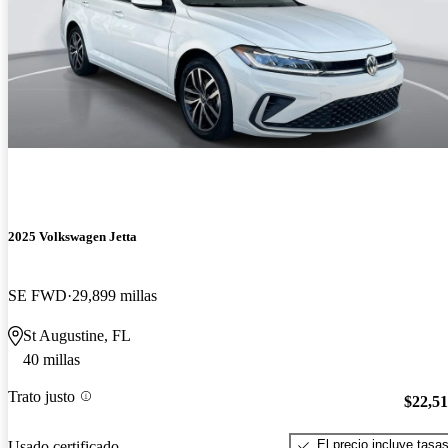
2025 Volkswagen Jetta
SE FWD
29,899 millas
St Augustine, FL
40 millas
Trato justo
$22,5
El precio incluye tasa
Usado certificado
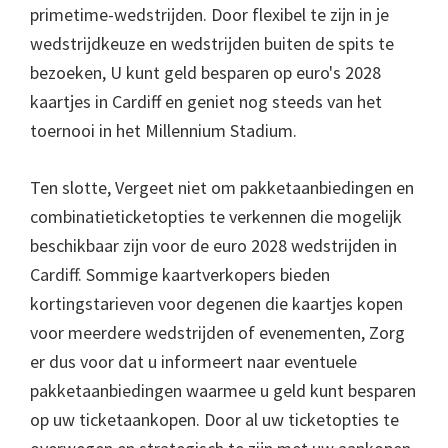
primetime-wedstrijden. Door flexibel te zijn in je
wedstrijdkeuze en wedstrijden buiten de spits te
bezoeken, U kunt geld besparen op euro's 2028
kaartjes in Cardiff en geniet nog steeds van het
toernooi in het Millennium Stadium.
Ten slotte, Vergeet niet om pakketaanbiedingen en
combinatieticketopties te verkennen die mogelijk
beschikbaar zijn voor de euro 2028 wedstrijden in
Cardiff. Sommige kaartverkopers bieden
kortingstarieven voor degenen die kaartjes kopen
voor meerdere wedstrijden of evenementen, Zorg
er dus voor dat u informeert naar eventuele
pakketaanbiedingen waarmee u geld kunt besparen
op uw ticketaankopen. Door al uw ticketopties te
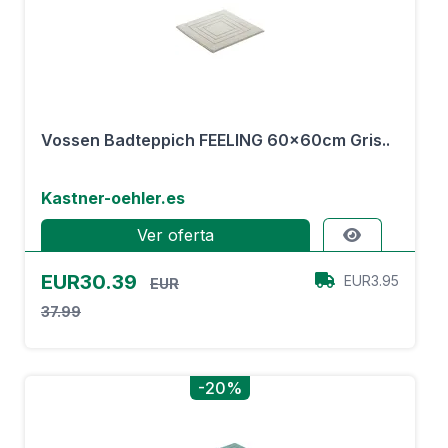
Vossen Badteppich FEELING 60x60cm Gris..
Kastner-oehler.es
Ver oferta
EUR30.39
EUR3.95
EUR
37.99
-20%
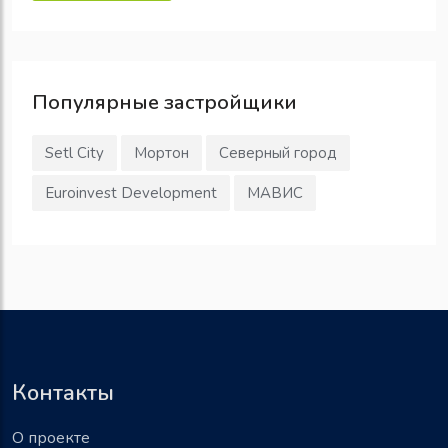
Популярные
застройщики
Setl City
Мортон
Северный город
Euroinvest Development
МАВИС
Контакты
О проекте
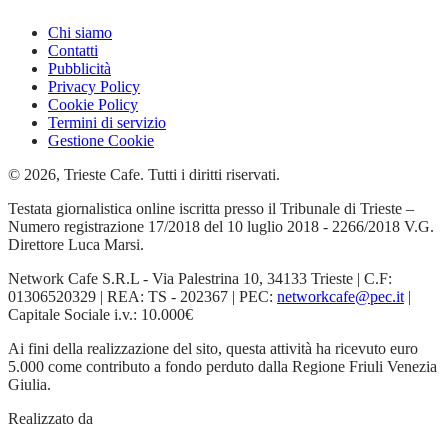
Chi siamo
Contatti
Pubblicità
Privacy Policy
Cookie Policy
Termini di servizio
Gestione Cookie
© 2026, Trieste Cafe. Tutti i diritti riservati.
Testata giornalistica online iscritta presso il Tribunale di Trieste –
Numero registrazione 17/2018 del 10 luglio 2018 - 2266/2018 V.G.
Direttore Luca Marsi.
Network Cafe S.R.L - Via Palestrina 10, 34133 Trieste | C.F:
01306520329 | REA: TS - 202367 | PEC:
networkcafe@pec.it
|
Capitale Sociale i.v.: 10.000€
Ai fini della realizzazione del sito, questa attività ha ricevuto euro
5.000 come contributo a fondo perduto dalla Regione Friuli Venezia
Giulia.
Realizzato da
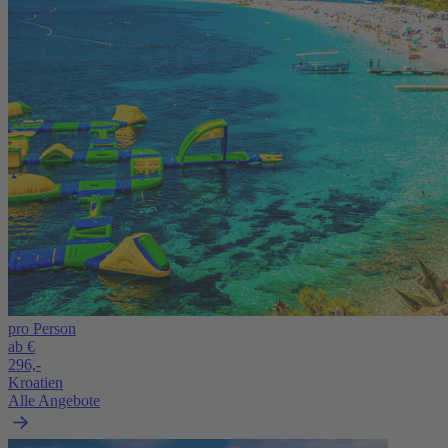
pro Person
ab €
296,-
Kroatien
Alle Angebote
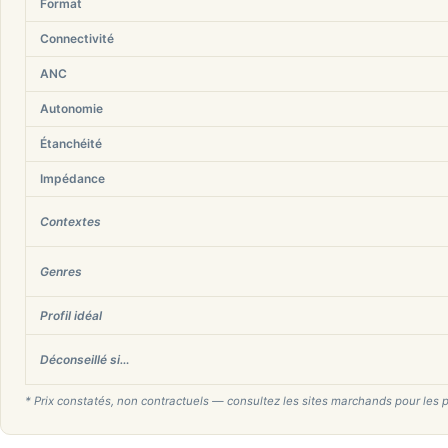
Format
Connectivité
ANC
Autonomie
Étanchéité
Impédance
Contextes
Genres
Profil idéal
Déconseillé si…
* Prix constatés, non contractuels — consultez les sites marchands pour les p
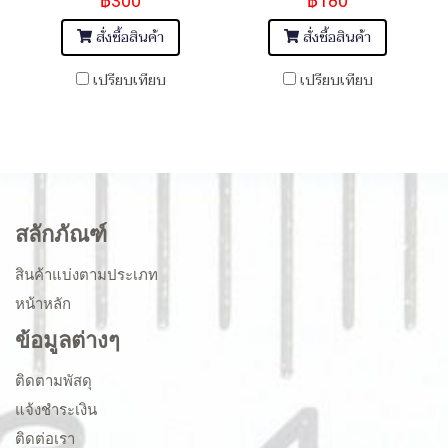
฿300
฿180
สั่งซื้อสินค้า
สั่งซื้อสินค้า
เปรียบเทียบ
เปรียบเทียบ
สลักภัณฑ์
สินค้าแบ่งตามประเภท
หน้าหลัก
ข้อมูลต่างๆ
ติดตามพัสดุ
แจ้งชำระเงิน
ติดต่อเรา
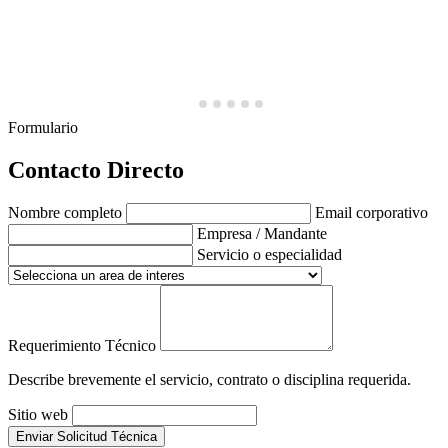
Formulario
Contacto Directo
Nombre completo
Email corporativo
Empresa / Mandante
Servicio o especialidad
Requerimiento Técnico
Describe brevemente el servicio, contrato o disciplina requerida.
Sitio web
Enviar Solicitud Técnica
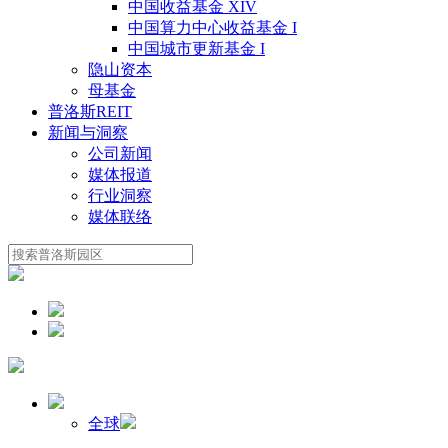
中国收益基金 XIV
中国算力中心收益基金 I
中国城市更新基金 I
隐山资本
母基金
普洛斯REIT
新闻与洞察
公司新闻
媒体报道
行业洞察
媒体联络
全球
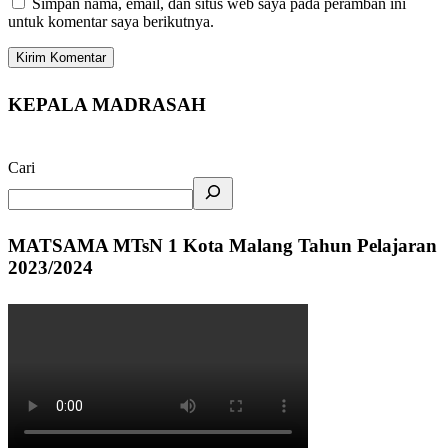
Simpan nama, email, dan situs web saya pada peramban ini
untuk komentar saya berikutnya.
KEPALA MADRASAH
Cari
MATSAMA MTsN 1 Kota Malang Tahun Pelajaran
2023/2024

|---|

[Exercise] Would you reproduce the lines above exactly, without carrying over the pictures?

[Written solution]
2025 Volkswagen Jetta
SE FWD
29,899 millas
St Augustine, FL
40 millas
Trato justo
$22,5
El precio incluye tasa
Usado certificado
primetime-wedstrijden. Door flexibel te zijn in je
wedstrijdkeuze en wedstrijden buiten de spits te
bezoeken, U kunt geld besparen op euro's 2028
kaartjes in Cardiff en geniet nog steeds van het
toernooi in het Millennium Stadium.
Ten slotte, Vergeet niet om pakketaanbiedingen en
combinatieticketopties te verkennen die mogelijk
beschikbaar zijn voor de euro 2028 wedstrijden in
Cardiff. Sommige kaartverkopers bieden
kortingstarieven voor degenen die kaartjes kopen
voor meerdere wedstrijden of evenementen, Zorg
er dus voor dat u informeert naar eventuele
pakketaanbiedingen waarmee u geld kunt besparen
op uw ticketaankopen. Door al uw ticketopties te
Vossen Badteppich FEELING 60x60cm Gris..
Kastner-oehler.es
Ver oferta
EUR30.39
EUR3.95
EUR
37.99
-20%
Популярные
застройщики
Setl City
Мортон
Северный город
Euroinvest Development
МАВИС
Контакты
О проекте
Chi siamo
Contatti
Pubblicità
Privacy Policy
Cookie Policy
Termini di servizio
Gestione Cookie
© 2026, Trieste Cafe. Tutti i diritti riservati.
Testata giornalistica online iscritta presso il Tribunale di Trieste –
Numero registrazione 17/2018 del 10 luglio 2018 - 2266/2018 V.G.
Direttore Luca Marsi.
Network Cafe S.R.L - Via Palestrina 10, 34133 Trieste | C.F:
01306520329 | REA: TS - 202367 | PEC:
networkcafe@pec.it
|
Capitale Sociale i.v.: 10.000€
Ai fini della realizzazione del sito, questa attività ha ricevuto euro
5.000 come contributo a fondo perduto dalla Regione Friuli Venezia
Giulia.
Realizzato da
pro Person
ab €
296,-
Kroatien
Alle Angebote
Format
Connectivité
ANC
Autonomie
Étanchéité
Impédance
Contextes
Genres
Profil idéal
Déconseillé si…
* Prix constatés, non contractuels — consultez les sites marchands pour les p
฿300
฿180
สั่งซื้อสินค้า
สั่งซื้อสินค้า
เปรียบเทียบ
เปรียบเทียบ
สลักภัณฑ์
สินค้าแบ่งตามประเภท
หน้าหลัก
ข้อมูลต่างๆ
ติดตามพัสดุ
แจ้งชำระเงิน
ติดต่อเรา
Formulario
Contacto Directo
Nombre completo
Email corporativo
Empresa / Mandante
Servicio o especialidad
Requerimiento Técnico
Describe brevemente el servicio, contrato o disciplina requerida.
Sitio web
Enviar Solicitud Técnica
中国收益基金 XIV
中国算力中心收益基金 I
中国城市更新基金 I
隐山资本
母基金
普洛斯REIT
新闻与洞察
公司新闻
媒体报道
行业洞察
媒体联络
全球
Simpan nama, email, dan situs web saya pada peramban ini
untuk komentar saya berikutnya.
KEPALA MADRASAH
Cari
MATSAMA MTsN 1 Kota Malang Tahun Pelajaran
2023/2024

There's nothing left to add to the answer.